Copy out the text of the entries below, from the beginning through the line containing "Ajunge Pe Netflix, La 30 De Ani De La Naștere", exactly as it appears there. Leave the pictures out of your copy.

[Records for the exercise — start]

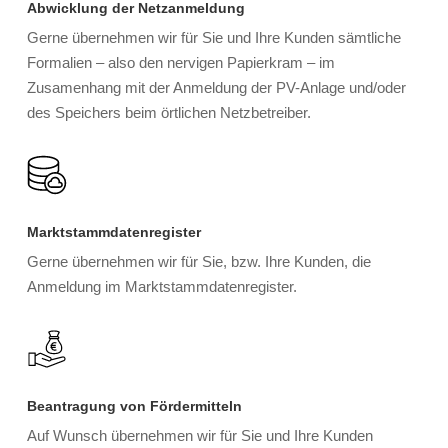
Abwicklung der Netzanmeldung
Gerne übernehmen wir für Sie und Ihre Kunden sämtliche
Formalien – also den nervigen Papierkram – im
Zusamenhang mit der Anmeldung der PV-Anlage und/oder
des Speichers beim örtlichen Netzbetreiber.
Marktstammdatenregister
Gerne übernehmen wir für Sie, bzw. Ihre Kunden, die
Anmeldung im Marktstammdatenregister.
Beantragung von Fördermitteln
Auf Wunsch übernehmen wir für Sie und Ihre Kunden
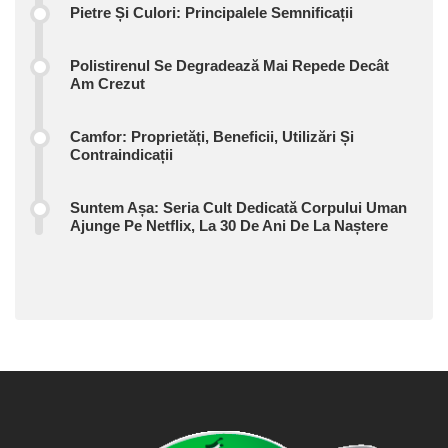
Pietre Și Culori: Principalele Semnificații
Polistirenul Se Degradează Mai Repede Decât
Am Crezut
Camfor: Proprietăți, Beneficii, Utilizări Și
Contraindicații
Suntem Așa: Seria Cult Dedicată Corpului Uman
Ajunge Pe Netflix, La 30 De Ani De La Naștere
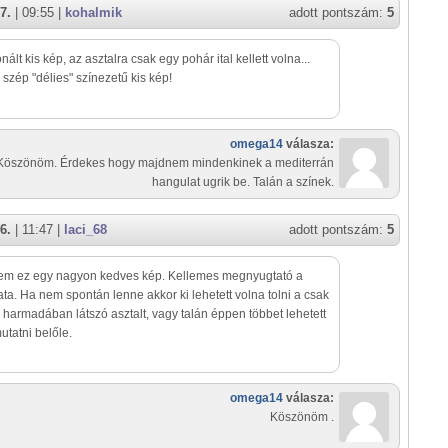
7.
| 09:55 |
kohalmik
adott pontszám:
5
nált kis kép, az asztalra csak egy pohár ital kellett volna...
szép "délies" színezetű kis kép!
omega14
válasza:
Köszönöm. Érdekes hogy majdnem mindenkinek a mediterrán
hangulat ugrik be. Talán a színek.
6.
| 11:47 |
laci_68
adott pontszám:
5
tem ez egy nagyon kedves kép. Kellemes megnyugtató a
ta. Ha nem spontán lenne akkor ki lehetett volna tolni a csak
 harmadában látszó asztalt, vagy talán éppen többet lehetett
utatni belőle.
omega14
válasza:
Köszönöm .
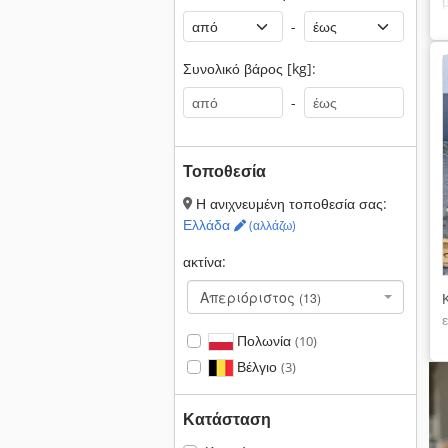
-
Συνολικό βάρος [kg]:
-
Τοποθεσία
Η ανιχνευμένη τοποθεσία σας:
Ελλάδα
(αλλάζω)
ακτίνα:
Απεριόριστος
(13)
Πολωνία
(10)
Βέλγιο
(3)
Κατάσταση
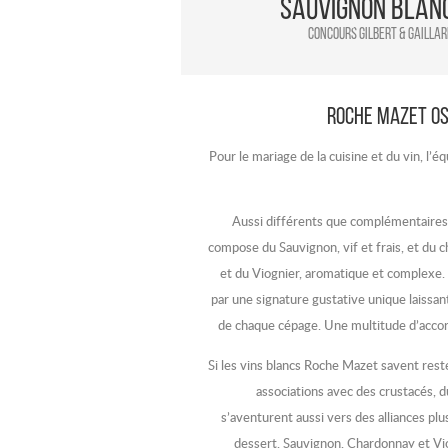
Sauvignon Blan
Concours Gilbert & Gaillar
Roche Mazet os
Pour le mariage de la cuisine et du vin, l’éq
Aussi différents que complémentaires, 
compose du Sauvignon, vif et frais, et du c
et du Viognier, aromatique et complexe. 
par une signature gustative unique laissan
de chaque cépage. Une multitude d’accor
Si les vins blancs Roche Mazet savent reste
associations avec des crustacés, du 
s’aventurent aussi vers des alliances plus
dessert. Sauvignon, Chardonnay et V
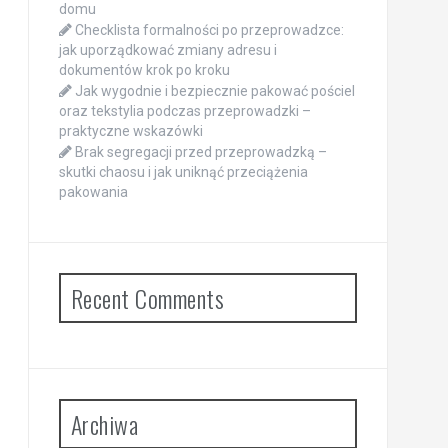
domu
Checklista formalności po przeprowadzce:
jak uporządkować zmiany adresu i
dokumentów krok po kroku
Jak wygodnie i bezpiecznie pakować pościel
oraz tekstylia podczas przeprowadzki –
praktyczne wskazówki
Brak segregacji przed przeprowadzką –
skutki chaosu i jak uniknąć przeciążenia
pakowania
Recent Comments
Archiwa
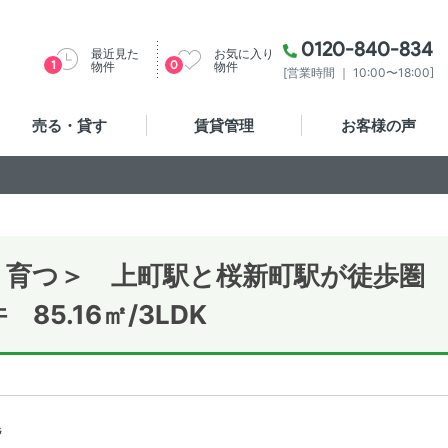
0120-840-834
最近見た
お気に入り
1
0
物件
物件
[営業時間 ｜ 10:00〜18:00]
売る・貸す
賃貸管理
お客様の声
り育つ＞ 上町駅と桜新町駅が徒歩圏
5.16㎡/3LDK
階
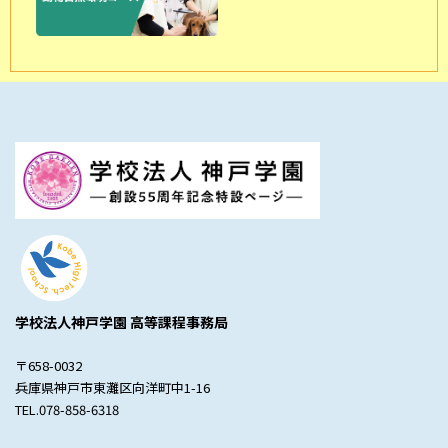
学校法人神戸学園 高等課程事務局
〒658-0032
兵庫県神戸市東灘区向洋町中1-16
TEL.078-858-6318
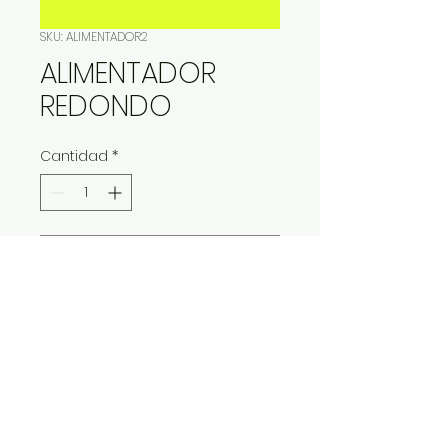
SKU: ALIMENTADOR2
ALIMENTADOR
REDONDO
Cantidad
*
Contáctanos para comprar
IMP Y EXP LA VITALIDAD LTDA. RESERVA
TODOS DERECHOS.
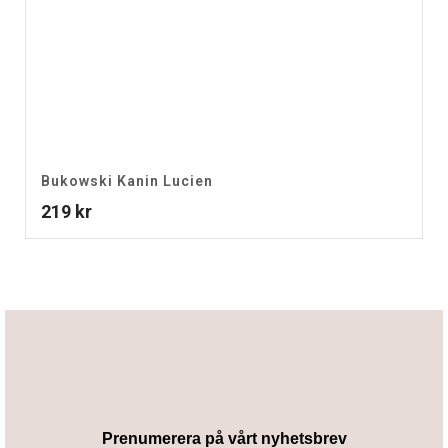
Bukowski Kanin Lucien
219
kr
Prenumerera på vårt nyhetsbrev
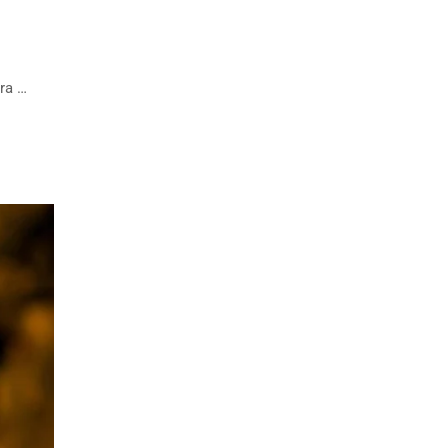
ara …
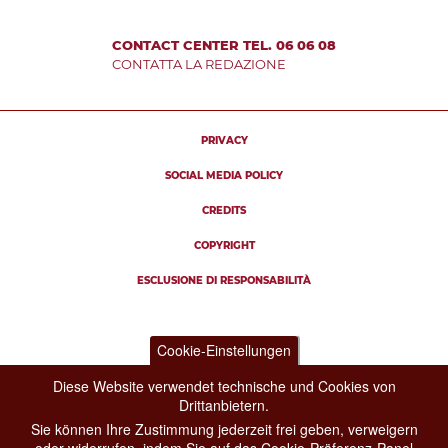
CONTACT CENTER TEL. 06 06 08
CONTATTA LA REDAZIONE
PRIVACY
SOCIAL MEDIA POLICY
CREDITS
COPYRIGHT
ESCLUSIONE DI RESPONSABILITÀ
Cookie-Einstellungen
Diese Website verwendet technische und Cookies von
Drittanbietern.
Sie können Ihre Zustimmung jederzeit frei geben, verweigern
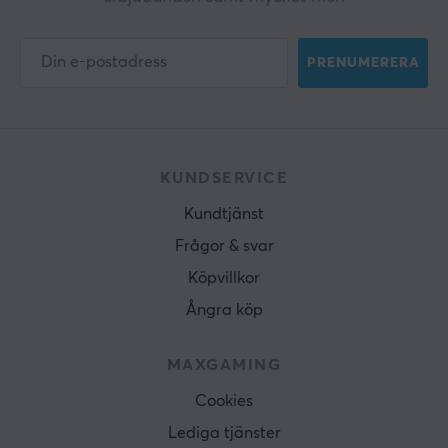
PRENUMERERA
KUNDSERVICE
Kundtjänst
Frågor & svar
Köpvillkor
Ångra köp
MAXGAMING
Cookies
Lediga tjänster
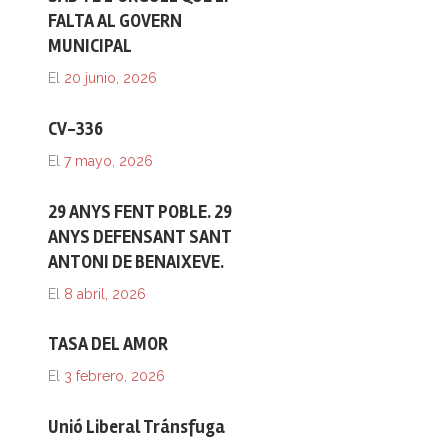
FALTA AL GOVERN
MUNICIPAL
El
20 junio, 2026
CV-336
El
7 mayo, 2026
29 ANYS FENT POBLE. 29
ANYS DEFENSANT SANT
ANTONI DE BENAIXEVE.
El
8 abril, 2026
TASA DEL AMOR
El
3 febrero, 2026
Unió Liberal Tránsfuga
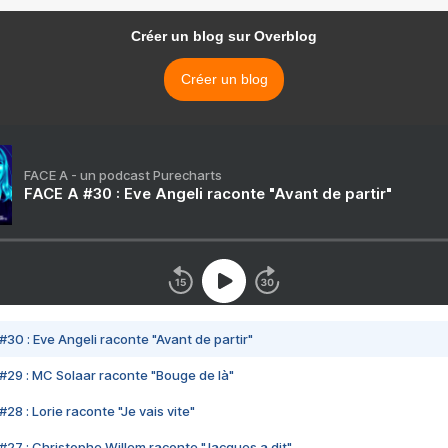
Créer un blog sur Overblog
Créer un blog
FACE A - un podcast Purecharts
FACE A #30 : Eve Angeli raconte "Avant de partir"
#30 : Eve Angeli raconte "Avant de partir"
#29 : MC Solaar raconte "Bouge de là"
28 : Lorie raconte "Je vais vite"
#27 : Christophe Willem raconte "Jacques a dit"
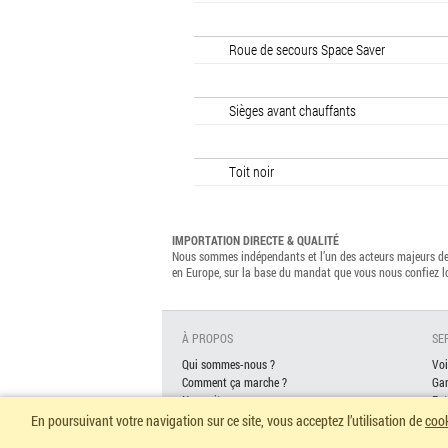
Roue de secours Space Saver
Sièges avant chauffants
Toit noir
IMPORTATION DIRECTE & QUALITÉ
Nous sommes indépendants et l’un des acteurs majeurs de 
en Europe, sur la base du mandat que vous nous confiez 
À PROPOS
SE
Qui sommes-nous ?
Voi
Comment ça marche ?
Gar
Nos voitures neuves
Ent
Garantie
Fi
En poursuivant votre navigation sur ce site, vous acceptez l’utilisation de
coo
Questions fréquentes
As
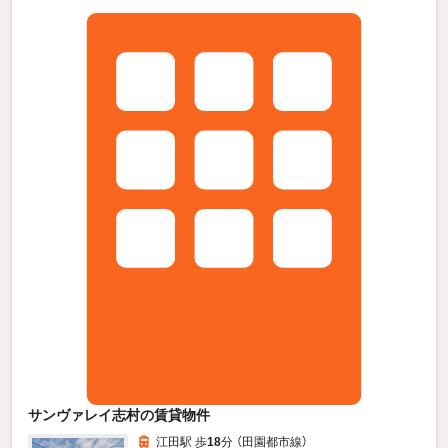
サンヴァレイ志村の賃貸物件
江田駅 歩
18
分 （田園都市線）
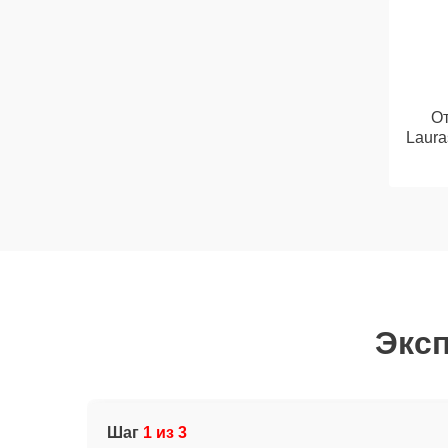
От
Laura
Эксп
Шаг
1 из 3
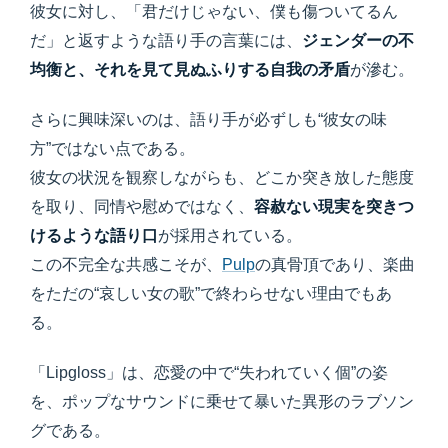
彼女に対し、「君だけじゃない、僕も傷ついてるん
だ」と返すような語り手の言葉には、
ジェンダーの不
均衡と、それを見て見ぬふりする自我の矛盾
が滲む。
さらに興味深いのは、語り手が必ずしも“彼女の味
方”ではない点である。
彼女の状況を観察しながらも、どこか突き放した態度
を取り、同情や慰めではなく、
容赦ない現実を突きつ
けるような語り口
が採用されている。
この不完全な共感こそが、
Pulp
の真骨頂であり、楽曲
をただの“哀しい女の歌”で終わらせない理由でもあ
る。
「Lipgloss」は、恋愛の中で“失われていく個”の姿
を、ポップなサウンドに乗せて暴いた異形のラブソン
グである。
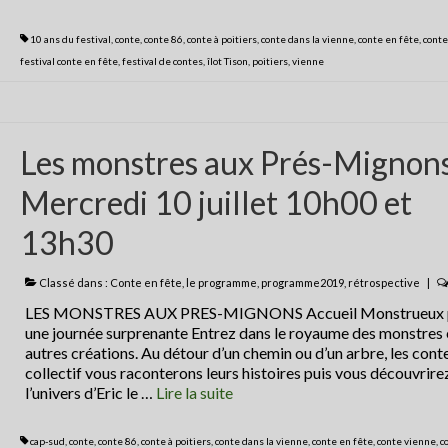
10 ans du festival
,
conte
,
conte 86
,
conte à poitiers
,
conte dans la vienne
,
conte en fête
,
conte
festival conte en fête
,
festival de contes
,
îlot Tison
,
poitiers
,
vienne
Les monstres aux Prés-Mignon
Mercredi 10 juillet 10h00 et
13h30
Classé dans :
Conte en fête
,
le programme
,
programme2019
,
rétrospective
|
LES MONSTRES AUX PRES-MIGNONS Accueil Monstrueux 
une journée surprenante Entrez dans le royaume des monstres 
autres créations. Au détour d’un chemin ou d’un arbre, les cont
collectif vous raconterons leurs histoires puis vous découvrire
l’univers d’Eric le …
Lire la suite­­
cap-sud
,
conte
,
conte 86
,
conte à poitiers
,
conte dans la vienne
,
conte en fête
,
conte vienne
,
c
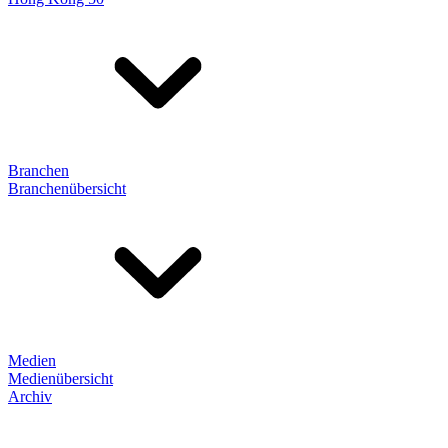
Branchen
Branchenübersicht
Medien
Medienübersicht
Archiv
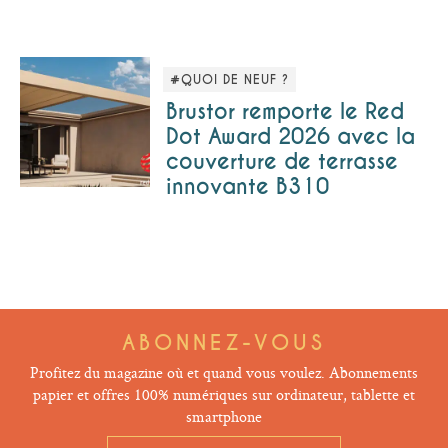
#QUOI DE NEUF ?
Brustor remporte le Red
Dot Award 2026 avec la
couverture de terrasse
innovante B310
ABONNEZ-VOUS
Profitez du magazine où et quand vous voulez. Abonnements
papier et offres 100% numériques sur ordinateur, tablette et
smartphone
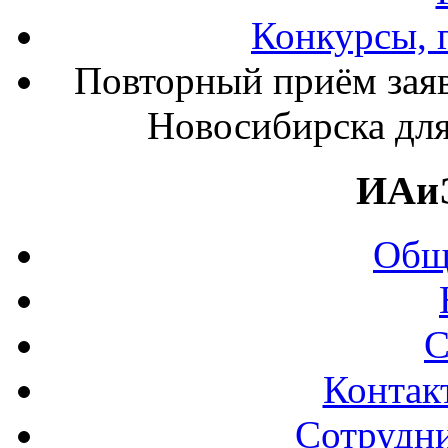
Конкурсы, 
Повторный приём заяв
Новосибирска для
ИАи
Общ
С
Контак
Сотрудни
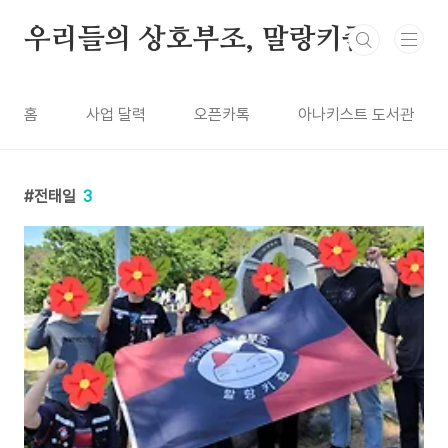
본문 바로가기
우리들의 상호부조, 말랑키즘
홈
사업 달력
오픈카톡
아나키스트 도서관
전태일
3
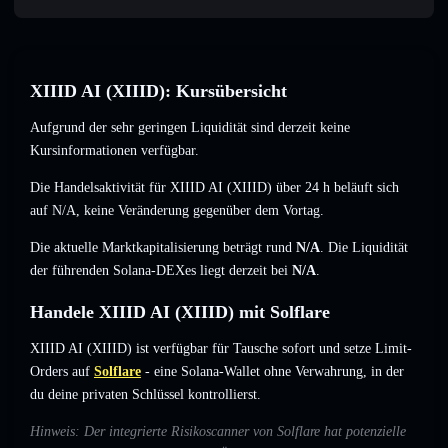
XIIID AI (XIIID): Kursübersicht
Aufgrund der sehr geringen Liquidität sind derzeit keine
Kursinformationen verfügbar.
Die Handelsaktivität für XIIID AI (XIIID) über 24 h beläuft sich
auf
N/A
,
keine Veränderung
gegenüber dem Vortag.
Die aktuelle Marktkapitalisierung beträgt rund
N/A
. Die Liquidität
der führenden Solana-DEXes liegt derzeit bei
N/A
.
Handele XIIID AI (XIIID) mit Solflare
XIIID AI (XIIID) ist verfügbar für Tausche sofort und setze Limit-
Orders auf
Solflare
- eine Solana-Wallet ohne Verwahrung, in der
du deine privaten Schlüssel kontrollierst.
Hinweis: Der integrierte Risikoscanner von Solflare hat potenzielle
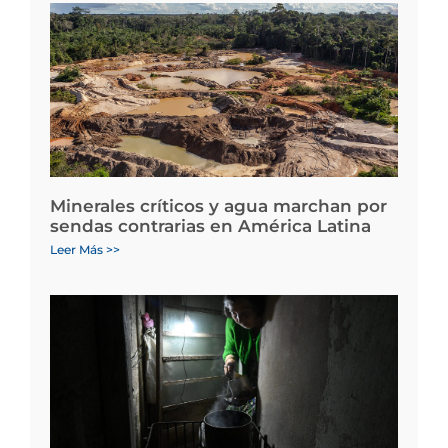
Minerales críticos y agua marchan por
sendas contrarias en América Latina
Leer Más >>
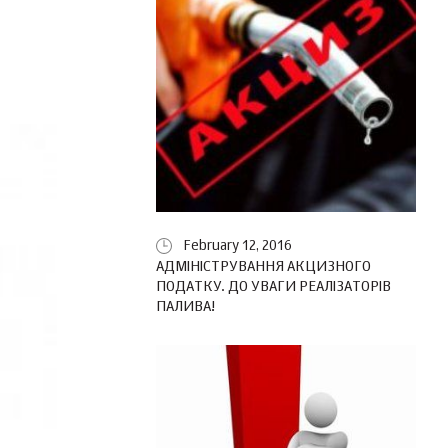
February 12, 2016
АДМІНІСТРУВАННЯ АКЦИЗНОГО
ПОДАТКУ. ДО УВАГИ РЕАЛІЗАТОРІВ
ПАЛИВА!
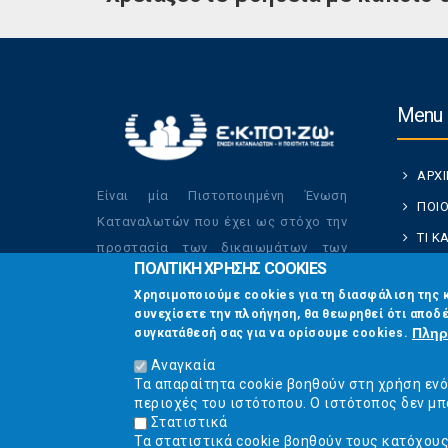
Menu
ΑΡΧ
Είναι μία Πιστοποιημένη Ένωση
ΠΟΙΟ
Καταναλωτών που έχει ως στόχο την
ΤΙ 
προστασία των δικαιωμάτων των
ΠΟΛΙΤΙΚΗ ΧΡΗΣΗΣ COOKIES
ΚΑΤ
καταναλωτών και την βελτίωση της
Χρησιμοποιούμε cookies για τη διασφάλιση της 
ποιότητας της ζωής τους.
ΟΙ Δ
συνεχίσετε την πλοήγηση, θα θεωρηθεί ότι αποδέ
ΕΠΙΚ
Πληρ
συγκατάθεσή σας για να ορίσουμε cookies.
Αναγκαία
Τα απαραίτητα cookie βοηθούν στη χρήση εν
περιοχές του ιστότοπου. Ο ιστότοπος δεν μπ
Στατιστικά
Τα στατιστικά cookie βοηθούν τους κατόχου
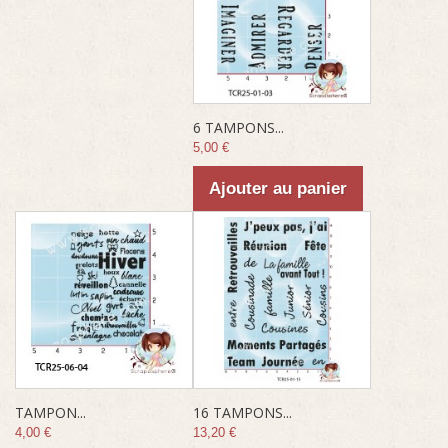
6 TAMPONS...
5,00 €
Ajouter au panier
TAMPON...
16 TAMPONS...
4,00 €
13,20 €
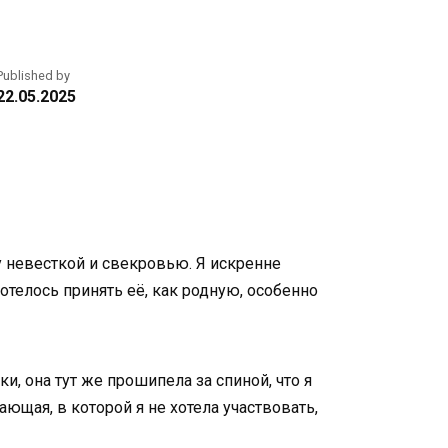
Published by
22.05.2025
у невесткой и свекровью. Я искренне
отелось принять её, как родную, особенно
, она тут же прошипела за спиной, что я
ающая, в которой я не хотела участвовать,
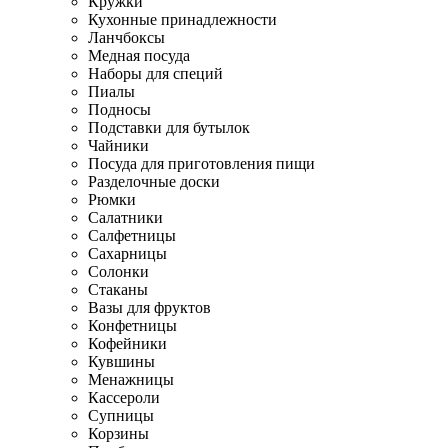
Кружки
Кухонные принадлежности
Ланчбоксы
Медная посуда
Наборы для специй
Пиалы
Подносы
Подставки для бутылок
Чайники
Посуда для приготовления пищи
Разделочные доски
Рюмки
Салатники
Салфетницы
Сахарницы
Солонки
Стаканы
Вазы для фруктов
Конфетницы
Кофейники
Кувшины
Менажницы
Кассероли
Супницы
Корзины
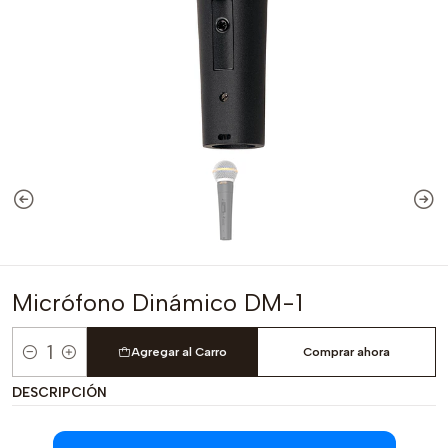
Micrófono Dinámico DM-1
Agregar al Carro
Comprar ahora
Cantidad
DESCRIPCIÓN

[Records for the exercise — finish]

◆ **Solution for this exercise**:
Abwicklung der Netzanmeldung
Gerne übernehmen wir für Sie und Ihre Kunden sämtliche
Formalien – also den nervigen Papierkram – im
Zusamenhang mit der Anmeldung der PV-Anlage und/oder
des Speichers beim örtlichen Netzbetreiber.
Marktstammdatenregister
Gerne übernehmen wir für Sie, bzw. Ihre Kunden, die
Anmeldung im Marktstammdatenregister.
Beantragung von Fördermitteln
Auf Wunsch übernehmen wir für Sie und Ihre Kunden
Pietre Și Culori: Principalele Semnificații
Polistirenul Se Degradează Mai Repede Decât
Am Crezut
Camfor: Proprietăți, Beneficii, Utilizări Și
Contraindicații
Suntem Așa: Seria Cult Dedicată Corpului Uman
Ajunge Pe Netflix, La 30 De Ani De La Naștere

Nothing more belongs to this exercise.